▶ [About this task] Could you reproduce the lines below from the one with "Angela Dudley, Christian" through the one with "5. Print or share tests on a projector."? Keep both ends and add nothing.

[Collected data]
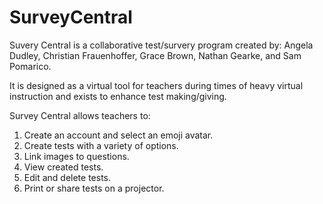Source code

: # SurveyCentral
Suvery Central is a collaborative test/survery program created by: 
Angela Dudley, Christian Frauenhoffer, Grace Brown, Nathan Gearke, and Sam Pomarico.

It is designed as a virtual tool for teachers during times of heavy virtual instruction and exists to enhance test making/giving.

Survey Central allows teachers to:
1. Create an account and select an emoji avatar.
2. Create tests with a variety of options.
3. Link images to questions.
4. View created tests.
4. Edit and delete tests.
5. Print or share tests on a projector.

---

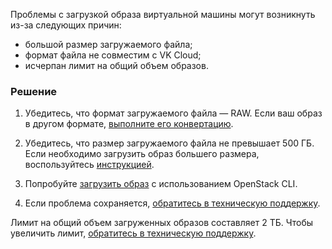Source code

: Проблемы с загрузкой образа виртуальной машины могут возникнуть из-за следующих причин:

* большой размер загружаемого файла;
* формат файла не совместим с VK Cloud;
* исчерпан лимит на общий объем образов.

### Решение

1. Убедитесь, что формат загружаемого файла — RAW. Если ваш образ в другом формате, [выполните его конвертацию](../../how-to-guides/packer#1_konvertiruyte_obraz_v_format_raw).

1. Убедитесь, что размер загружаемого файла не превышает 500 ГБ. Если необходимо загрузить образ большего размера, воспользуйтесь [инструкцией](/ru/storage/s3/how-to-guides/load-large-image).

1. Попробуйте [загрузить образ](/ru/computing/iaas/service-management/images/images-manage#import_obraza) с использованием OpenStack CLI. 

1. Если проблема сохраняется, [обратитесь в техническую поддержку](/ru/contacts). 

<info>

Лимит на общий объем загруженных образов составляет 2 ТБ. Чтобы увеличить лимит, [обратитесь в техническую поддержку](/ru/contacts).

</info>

▶ [Solved exercise]
Angela Dudley, Christian Frauenhoffer, Grace Brown, Nathan Gearke, and Sam Pomarico.

It is designed as a virtual tool for teachers during times of heavy virtual instruction and exists to enhance test making/giving.

Survey Central allows teachers to:
1. Create an account and select an emoji avatar.
2. Create tests with a variety of options.
3. Link images to questions.
4. View created tests.
4. Edit and delete tests.
5. Print or share tests on a projector.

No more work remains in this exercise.